To BLUBBER, to cry or foul the cheeks with tears.

and

BLUE a colour well known.

In contrast, the second edition of Dictionarium Britannicum (1736) has this entry between "BLUBBER LIP'D" and "BLUE":

BLUDGEON, an oaken stick or club.

About 20 years later, Samuel Johnson, A Dictionary of the English Language (1755) has this entry:

BLUDGEON n. s. A short stick, with one end loaded, used as an offensive weapon.

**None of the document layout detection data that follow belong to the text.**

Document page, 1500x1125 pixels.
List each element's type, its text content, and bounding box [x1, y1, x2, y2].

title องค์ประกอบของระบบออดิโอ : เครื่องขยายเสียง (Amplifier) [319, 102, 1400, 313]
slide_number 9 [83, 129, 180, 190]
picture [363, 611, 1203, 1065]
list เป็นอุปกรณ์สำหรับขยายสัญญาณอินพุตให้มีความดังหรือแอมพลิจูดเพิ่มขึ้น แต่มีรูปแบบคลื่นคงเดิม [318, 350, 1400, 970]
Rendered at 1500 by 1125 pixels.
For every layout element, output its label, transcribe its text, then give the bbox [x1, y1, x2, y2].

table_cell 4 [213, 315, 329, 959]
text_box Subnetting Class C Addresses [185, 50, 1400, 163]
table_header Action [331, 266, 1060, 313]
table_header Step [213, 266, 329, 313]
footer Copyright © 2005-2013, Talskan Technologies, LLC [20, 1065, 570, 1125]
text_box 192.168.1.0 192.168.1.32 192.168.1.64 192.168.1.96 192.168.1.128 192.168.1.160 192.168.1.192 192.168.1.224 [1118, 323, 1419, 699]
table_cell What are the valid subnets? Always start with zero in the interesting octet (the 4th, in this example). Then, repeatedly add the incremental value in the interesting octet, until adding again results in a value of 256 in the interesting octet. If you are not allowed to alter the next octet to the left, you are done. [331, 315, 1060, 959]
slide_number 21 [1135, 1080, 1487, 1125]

Although the OED seems to have misidentified the year of the first dictionary entry for bludgeon, I found two instances of bludgeon in the wild that really are from 1730. From The Grub-Street Journal (January 8, 1730):

Tuesday, Jan 6 ... Last Sunday Night about eleven o'Clock, Mr Stalton the brewer, was attack'd neat the end of Thrift street, Sobo, by a single Vilain, who pul'd out a Bludgeon, and knock'd him down, and then rifled him of his Gold watch and Money, which Mr Stalton believes to be upward of 12 l and then made off, and yesterday he was seized offering Mr Stalton's Watch to pawn, and being carried before a Magistrate, was committed to New-Prison.

And from The Political State of Great-Britain (March 1730):

The wicked People that carry on this inhuman Trade of knocking People down thus, before they rob them, or so much as ask them for their Money, are observed to do it with an Iron Bar or Truncheon, which they call a Bludgeon ; which is about two Foot in Length, and is carried under their Cloaths, by which they give such a desperate Blow on the Head, as several have had their Skulls broken with them, and have never recover'd the Injury of it; and it is observable also, that the Women carry these cruel Weapons about them as well as the Men, and perhaps use them the more cruelly also of the two.

This last instance suggests that bludgeon may have originated in English as street slang; however, it doesn't appear in any of the dictionaries of English slang from the eighteenth and early nineteenth centuries that I consulted.